Assignment:
Please resume the passage about Hurstbourne, Kentucky, continuing from its final sentence.

Text under study:
# # # # # # #
Hurstbourne is a home rule-class city in Jefferson County, Kentucky, United States. As of the 2020 census, Hurstbourne had a population of 4,683. It is part of the Louisville Metro Government.
==History==

The land of the present city was part of a military grant to Henry Harrison. It was surveyed by John Floyd in 1774 and first settled by Maj. William Linn, who erected Linn's Station along Beargrass Creek in 1779. It was probably located along the east side of what is now Hurstbourne Parkway and at the time formed a part of the road from the Falls of the Ohio to Fort Harrod. The victims of the 1781 Long Run Massacre were on their way to this site from Squire Boone's Station when they were attacked by Indians and British soldiers. Finding their claim to the land's title questionable, Linn's heirs abandoned the site in the 1790s.

In 1789, however, Colonel Richard Anderson purchased 500 acre of land in the area and established his estate under the name "Soldier's Retreat". His house suffered damage in the 1811 earthquake, was struck by lightning, and was demolished in the 1840s. By 1842, John Jeremiah Jacob owned the property and erected Lyndon Hall, now part of the Hurstbourne Country Club's clubhouse.
# # # # # # #
Study material:
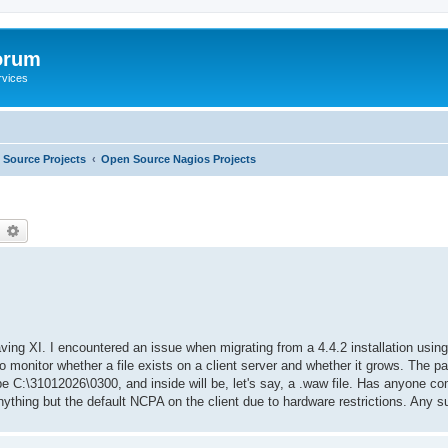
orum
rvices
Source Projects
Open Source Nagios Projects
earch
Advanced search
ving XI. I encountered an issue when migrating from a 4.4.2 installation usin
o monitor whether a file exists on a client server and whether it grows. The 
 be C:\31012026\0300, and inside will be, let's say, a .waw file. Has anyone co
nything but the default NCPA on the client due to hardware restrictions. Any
# # # # # # #
Reply:
In 1915, the Hert family acquired the property and renamed it "Hurstbourne". Hurstbourne Parkway was created in 1935 when an earlier lane was widened. By 1965, the property was called "Highbaugh Farms" and, owing to the expansion of Louisville, commercial and residential development began. It incorporated as a city in 1982 to prevent its annexation by Louisville. Almost all of the available land inside the city's limits was developed by 1990.

Development in the 1970s, however, rediscovered the ruins of the Anderson house, which was excavated and rebuilt by local developer Leroy Highbaugh Jr. He moved his family into the rebuilt Soldier's Retreat in 1983, and it now forms a local landmark.

==Geography==
Hurstbourne is located in east-central Jefferson County. According to the United States Census Bureau, the city has a total area of 4.7 km2, of which 0.03 sqkm, or 0.63%, are water.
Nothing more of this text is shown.